Now, after 47 years of practicing medicine, Disher has retired from his family/internal medicine practice. He closed the practice in January 2010.

Disher was recognized by Regional Medical Center trustees on Tuesday for his "commitment as a professional servant in the healing arts and improving the health status of the community."

Disher expressed his appreciation for the recognition.

"I hope somehow I have helped," Disher said. "If I have helped someone with a deed or a song, if I have helped someone as I came along, then my living would not have been in vain."

Helping people is what Disher says being a doctor is all about.

"Medicine has changed quite a bit," he said." I don't think money was as important when I got into medicine. They treated folk and did not worry too much about whether they got paid."

And then there are the rules and regulations.

"Medicine is about the only profession where the government tells you what you can charge and when you can charge," he said.

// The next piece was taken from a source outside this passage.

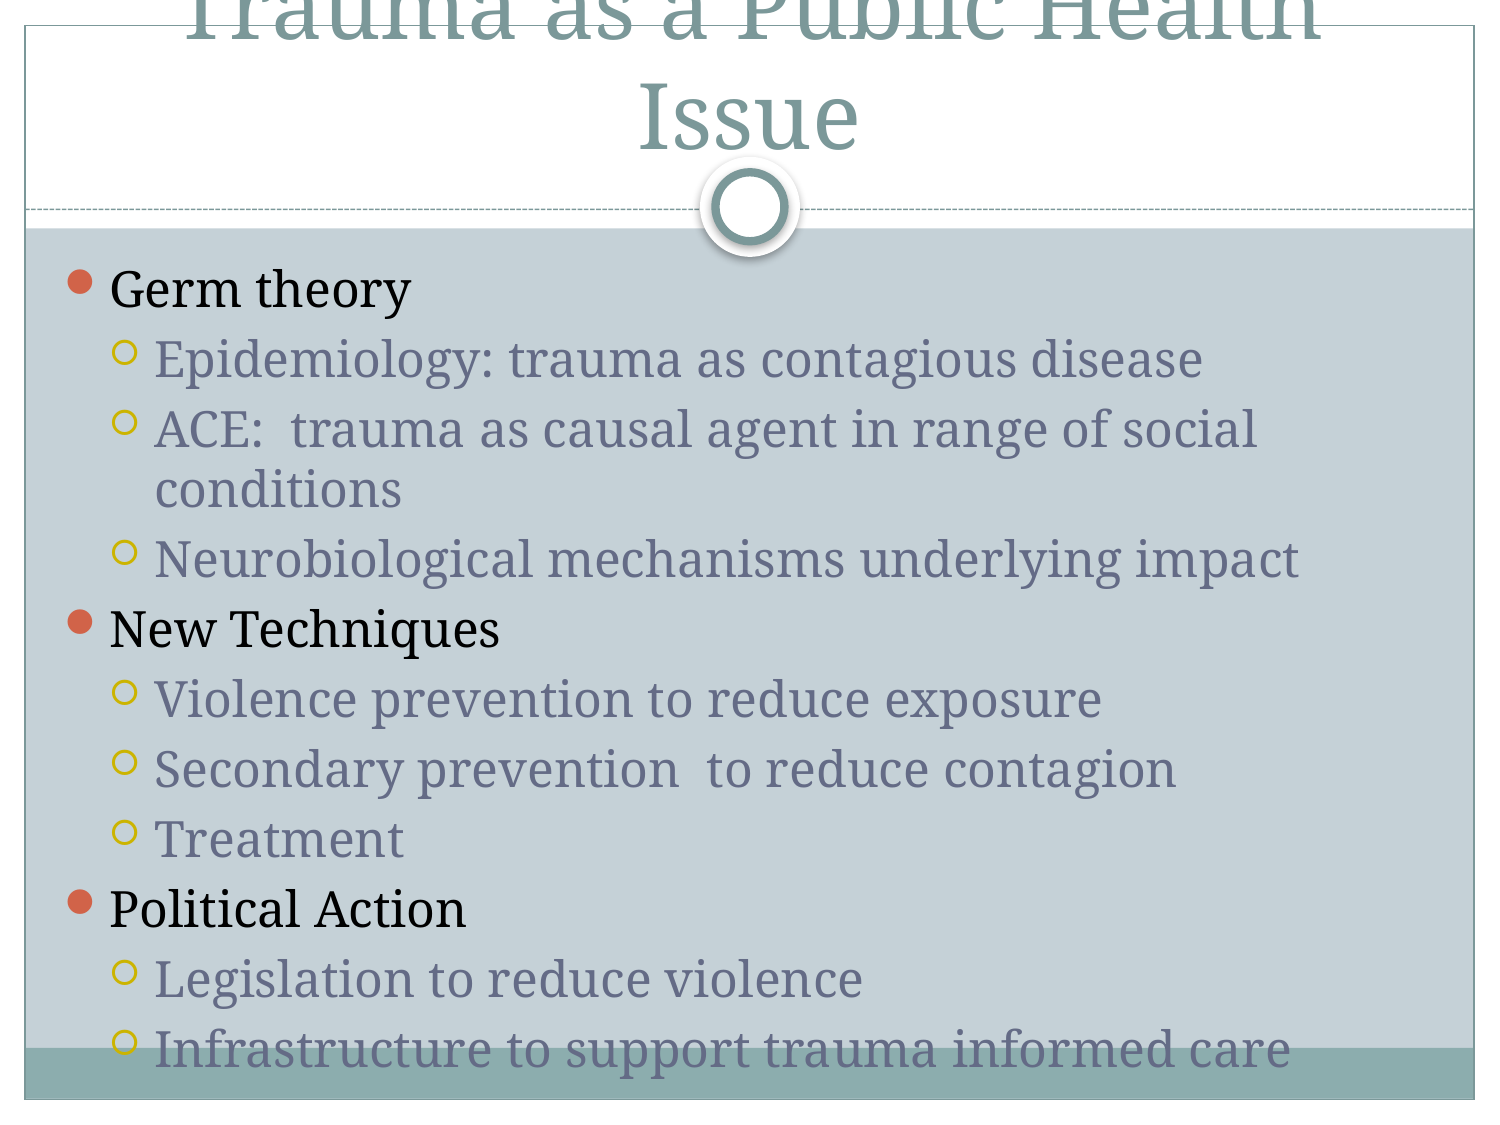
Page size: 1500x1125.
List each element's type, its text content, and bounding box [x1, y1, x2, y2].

title Trauma as a Public Health Issue [49, 37, 1450, 175]
list Germ theory Epidemiology: trauma as contagious disease ACE: trauma as causal agent in range of social conditions Neurobiological mechanisms underlying impact New Techniques Violence prevention to reduce exposure Secondary prevention to reduce contagion Treatment Political Action Legislation to reduce violence Infrastructure to support trauma informed care [49, 249, 1445, 1125]
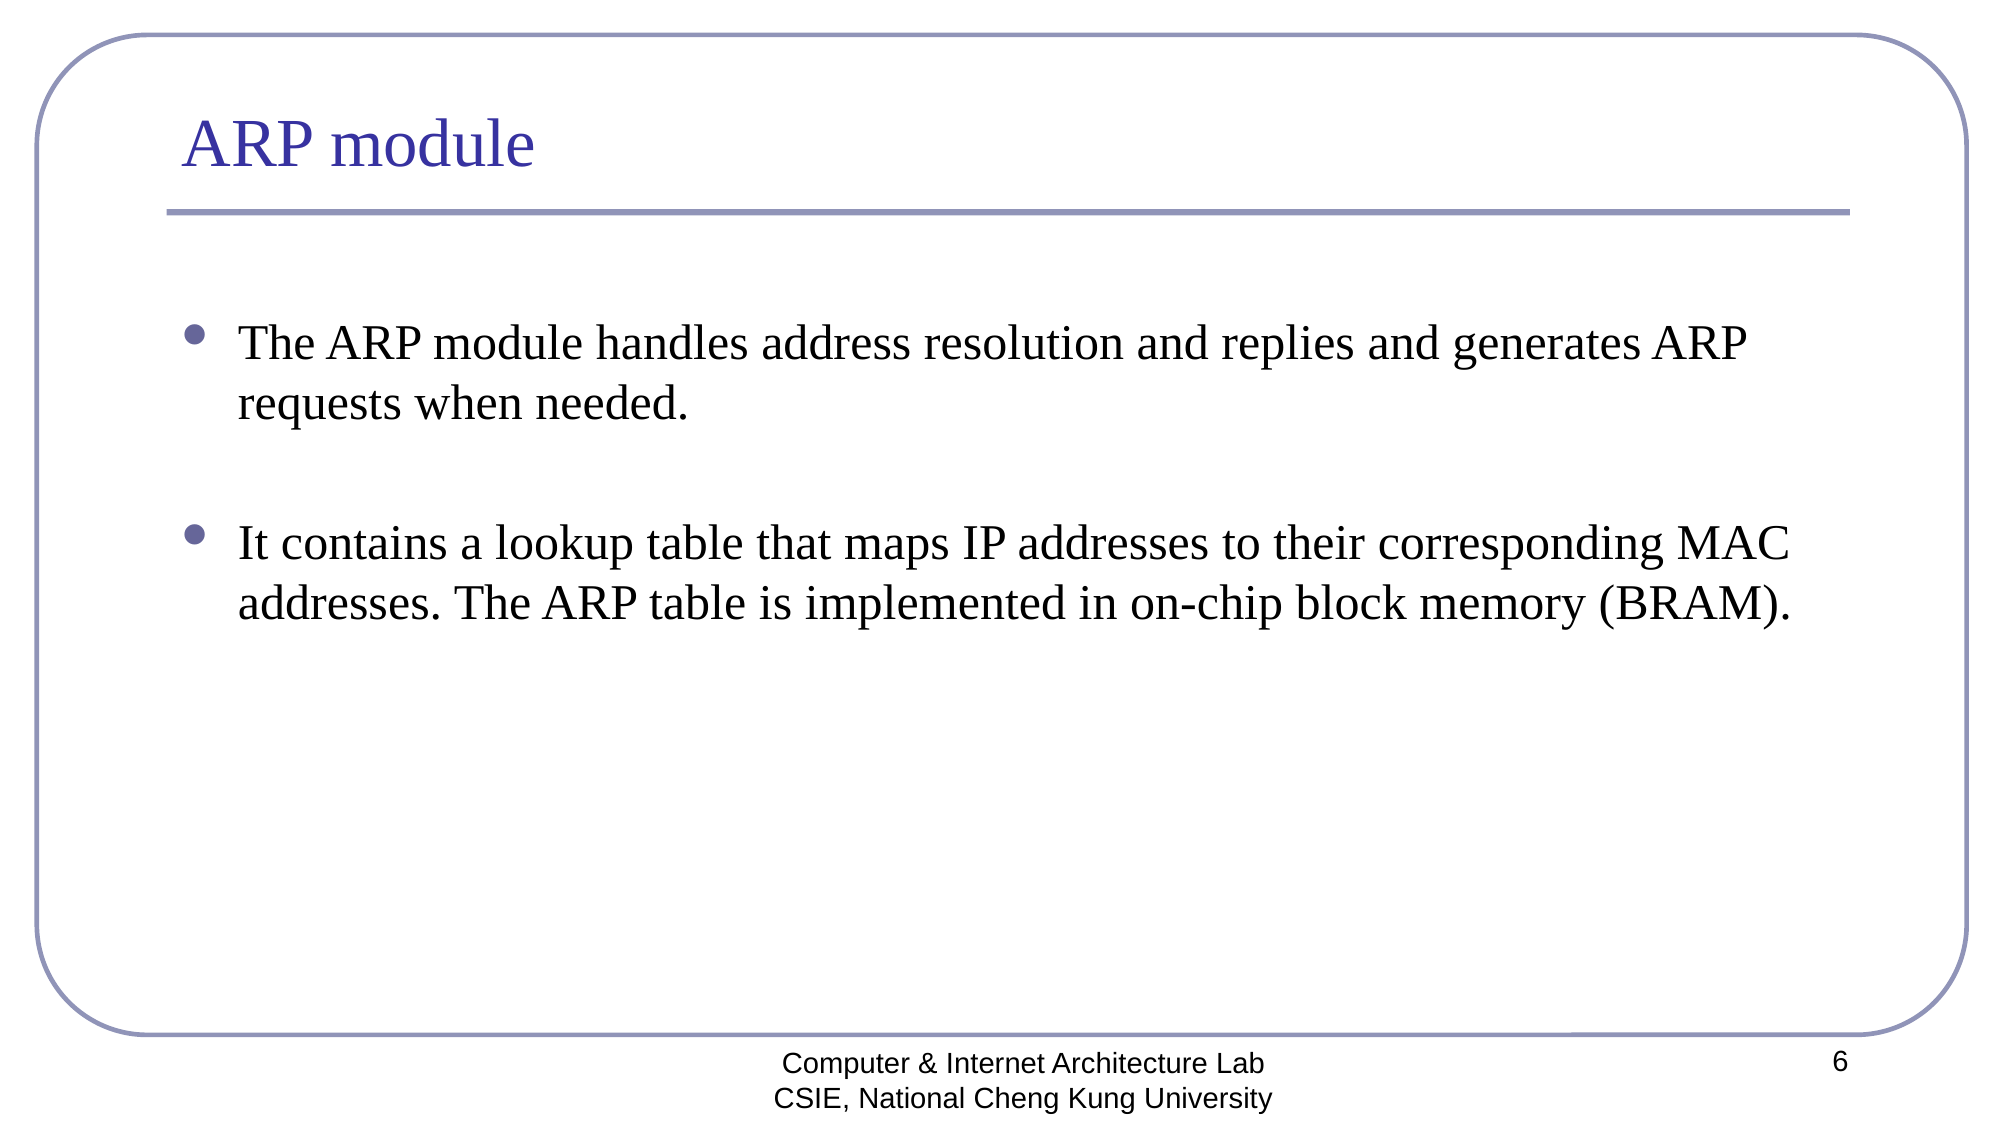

Disher was on the hospital's Medical Executive Committee in 1984, 1985, 1987, and 1989. He served as the medical staff's secretary in 1975 and chief of staff in 1988.

Currently, Disher is the director of student health at Claflin University.

Disher received his bachelor's degree in chemistry from South Carolina State College in 1955 and went on to receive his medical degree from Meharry Medical College in Nashville, Tenn.

He has established the Spencer C. Disher Jr., M.D. Endowed Scholarship to enable students from South Carolina to pursue their dream of studying for a medical, dental or doctorate degree in the biomedical sciences at Meharry Medical College.